EXERCISE DIRECTIONS: Provide an exact copy of the data, excluding the images.

DATA SHOWN:
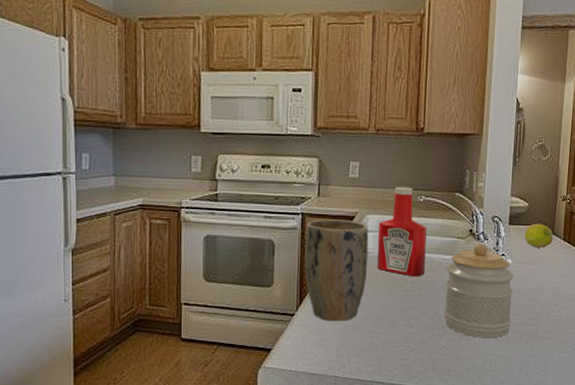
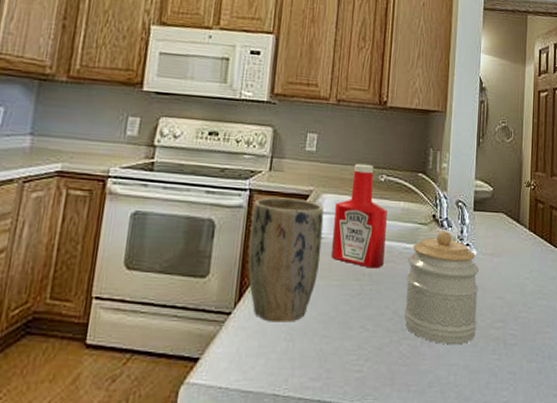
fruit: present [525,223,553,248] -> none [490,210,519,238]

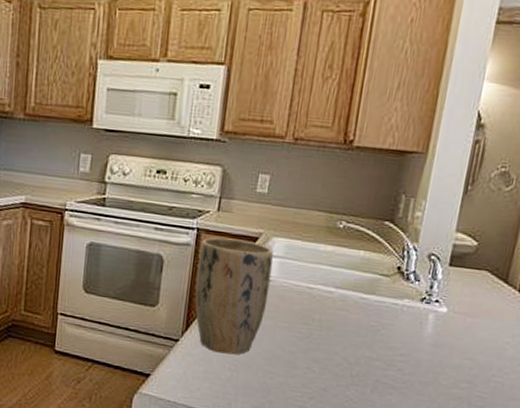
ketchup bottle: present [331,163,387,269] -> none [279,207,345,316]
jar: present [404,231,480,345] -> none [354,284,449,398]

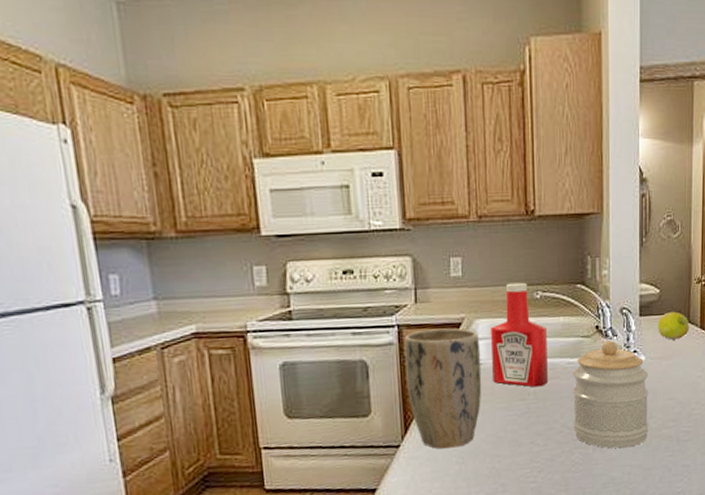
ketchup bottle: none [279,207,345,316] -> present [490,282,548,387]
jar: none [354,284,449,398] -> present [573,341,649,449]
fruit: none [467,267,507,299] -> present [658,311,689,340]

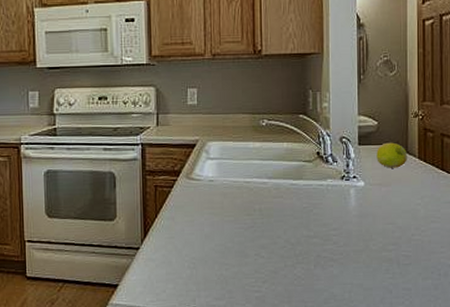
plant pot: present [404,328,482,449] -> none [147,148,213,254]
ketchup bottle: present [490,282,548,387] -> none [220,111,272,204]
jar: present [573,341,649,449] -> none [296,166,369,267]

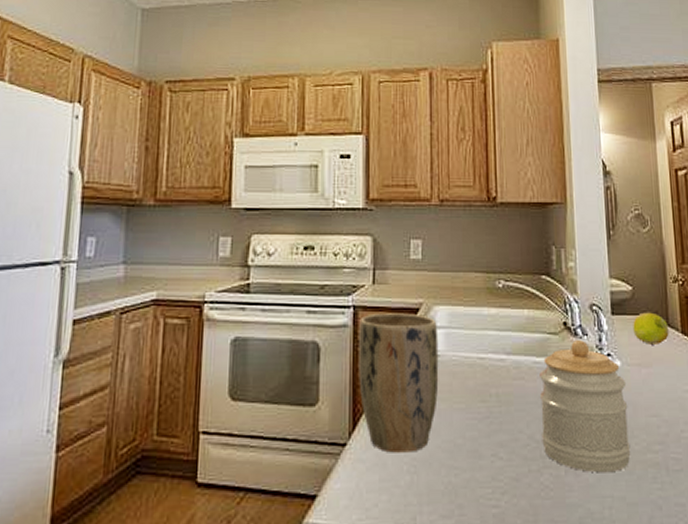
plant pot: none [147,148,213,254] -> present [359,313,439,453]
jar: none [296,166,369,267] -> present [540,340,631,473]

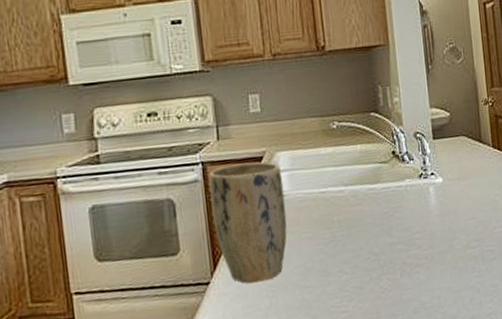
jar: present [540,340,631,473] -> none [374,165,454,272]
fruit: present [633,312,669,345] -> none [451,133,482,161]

TASK ANSWER:
fruit: present [525,223,553,248] -> none [490,210,519,238]

ketchup bottle: present [331,163,387,269] -> none [279,207,345,316]
jar: present [404,231,480,345] -> none [354,284,449,398]

ketchup bottle: none [279,207,345,316] -> present [490,282,548,387]
jar: none [354,284,449,398] -> present [573,341,649,449]
fruit: none [467,267,507,299] -> present [658,311,689,340]

plant pot: present [404,328,482,449] -> none [147,148,213,254]
ketchup bottle: present [490,282,548,387] -> none [220,111,272,204]
jar: present [573,341,649,449] -> none [296,166,369,267]

plant pot: none [147,148,213,254] -> present [359,313,439,453]
jar: none [296,166,369,267] -> present [540,340,631,473]

jar: present [540,340,631,473] -> none [374,165,454,272]
fruit: present [633,312,669,345] -> none [451,133,482,161]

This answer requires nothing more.